Fourth, while I do greatly value the West and all its goods, and will continue to fight for them, I know that it too, like everything else, must one day come to an end. Sure, it will last longer – or less longer – depending on how we treat that which made it possible: biblical Christianity.
But it cannot live on this borrowed spiritual capital forever. Either it must return to its roots – not just in the form of civil religion, but in the form of faith, repentance and revival – or it will soon be a goner. In this regard the words of T.S. Eliot that I have so often quoted from his 1948 book Christianity and Culture are once again worth sharing here:
It is in Christianity that our arts have developed; it is in Christianity that the laws of Europe have – until recently – been rooted. It is against a background of Christianity that all our thought has significance.
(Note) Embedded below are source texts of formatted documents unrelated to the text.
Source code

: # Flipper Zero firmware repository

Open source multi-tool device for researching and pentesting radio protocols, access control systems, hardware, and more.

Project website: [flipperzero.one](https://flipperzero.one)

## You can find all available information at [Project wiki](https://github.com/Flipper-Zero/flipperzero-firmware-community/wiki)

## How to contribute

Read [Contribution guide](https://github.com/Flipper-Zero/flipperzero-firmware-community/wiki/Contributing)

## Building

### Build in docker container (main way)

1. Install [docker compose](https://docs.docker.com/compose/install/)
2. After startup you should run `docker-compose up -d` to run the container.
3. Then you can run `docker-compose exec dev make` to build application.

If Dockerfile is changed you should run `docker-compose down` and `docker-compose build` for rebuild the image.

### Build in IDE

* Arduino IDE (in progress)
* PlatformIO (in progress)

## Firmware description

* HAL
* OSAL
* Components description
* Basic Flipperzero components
An individual European may not believe that the Christian Faith is true, and yet what he says, and makes, and does, will all spring out of his heritage of Christian culture and depend upon that culture for its meaning. Only a Christian culture could have produced a Voltaire or a Nietzsche. I do not believe that the culture of Europe could survive the complete disappearance of the Christian faith. And I am convinced of that, not merely because I am a Christian myself, but as a student of social biology. If Christianity goes, the whole of our culture goes. Then you must start painfully again, and you cannot put on a new culture ready made. You must wait for the grass to grow to feed the sheep to give the wool out of which your new coat will be made. You must pass through many centuries of barbarism. We should not live to see the new culture, nor would our great-great-great-grandchildren: and if we did, not one of us would be happy in it. To our Christian heritage we owe many things beside religious faith. Through it we trace the evolution of our arts, through it we have our conception of Roman Law which has done so much to shape the Western World, through it we have our conceptions of private and public morality. And through it we have our common standards of literature, in the literature of Greece and Rome. The Western world has its unity in this heritage, in Christianity and in the ancient civilisations of Greece, Rome, and Israel, from which owing to two thousand years of Christianity, we trace our descent.
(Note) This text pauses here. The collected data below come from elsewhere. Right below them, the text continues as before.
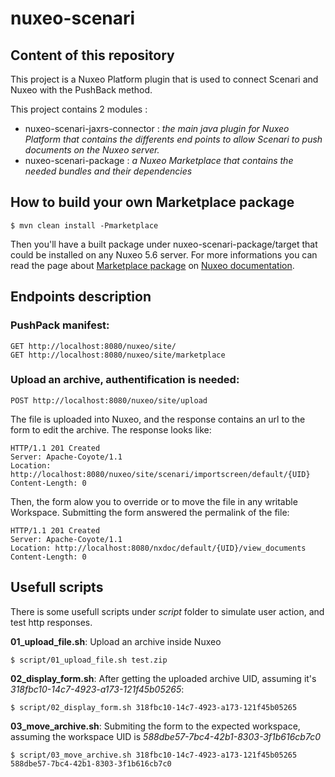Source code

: nuxeo-scenari
=============

## Content of this repository

This project is a Nuxeo Platform plugin that is used to connect Scenari and Nuxeo with the PushBack method.

This project contains 2 modules :

 - nuxeo-scenari-jaxrs-connector : *the main java plugin for Nuxeo Platform that contains the differents end points to allow Scenari to push documents on the Nuxeo server.*
 - nuxeo-scenari-package : *a Nuxeo Marketplace that contains the needed bundles and their dependencies*

## How to build your own Marketplace package

    $ mvn clean install -Pmarketplace

Then you'll have a built package under nuxeo-scenari-package/target that could be installed on any Nuxeo 5.6 server. For more informations you can read the page about [Marketplace package](http://doc.nuxeo.com/x/q4RH) on [Nuxeo documentation](http://doc.nuxeo.com).

## Endpoints description

### PushPack manifest:

    GET http://localhost:8080/nuxeo/site/
    GET http://localhost:8080/nuxeo/site/marketplace
    
### Upload an archive, authentification is needed:

	POST http://localhost:8080/nuxeo/site/upload
	
The file is uploaded into Nuxeo, and the response contains an url to the form to edit the archive. The response looks like:

    HTTP/1.1 201 Created
    Server: Apache-Coyote/1.1
    Location: http://localhost:8080/nuxeo/site/scenari/importscreen/default/{UID}
    Content-Length: 0
    
Then, the form alow you to override or to move the file in any writable Workspace. Submitting the form answered the permalink of the file:

    HTTP/1.1 201 Created
    Server: Apache-Coyote/1.1
    Location: http://localhost:8080/nxdoc/default/{UID}/view_documents
    Content-Length: 0
    
## Usefull scripts

There is some usefull scripts under *script* folder to simulate user action, and test http responses.

**01_upload_file.sh**: Upload an archive inside Nuxeo

    $ script/01_upload_file.sh test.zip

**02_display_form.sh**: After getting the uploaded archive UID, assuming it's *318fbc10-14c7-4923-a173-121f45b05265*:

    $ script/02_display_form.sh 318fbc10-14c7-4923-a173-121f45b05265

**03_move_archive.sh**: Submiting the form to the expected workspace, assuming the workspace UID is *588dbe57-7bc4-42b1-8303-3f1b616cb7c0*

    $ script/03_move_archive.sh 318fbc10-14c7-4923-a173-121f45b05265 588dbe57-7bc4-42b1-8303-3f1b616cb7c0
While some might ask whether Eliot himself is here pushing a form of cultural Christianity, let me say this: I am glad folks like Dawkins are beginning to realise the overwhelming value of Christianity. But that is not enough – more is needed. He, like everyone else, needs to turn from his self-centredness and rebellion and submit to the God who made him. Barring that, he can continue to be moved by ‘hymns and Christmas carols’ but that will be as close as he gets to the God who stands behind all this.
In sum, I daily pray for guys like Dawkin, Ali and Peterson. You should do the same. But it must be kept in mind that it is not civil religion that will save us. Turning to a Christless religion will only hasten our decline. Only as individuals turn to Christ and start living for him can we expect to see any real reprieve from the current gathering gloom in the West.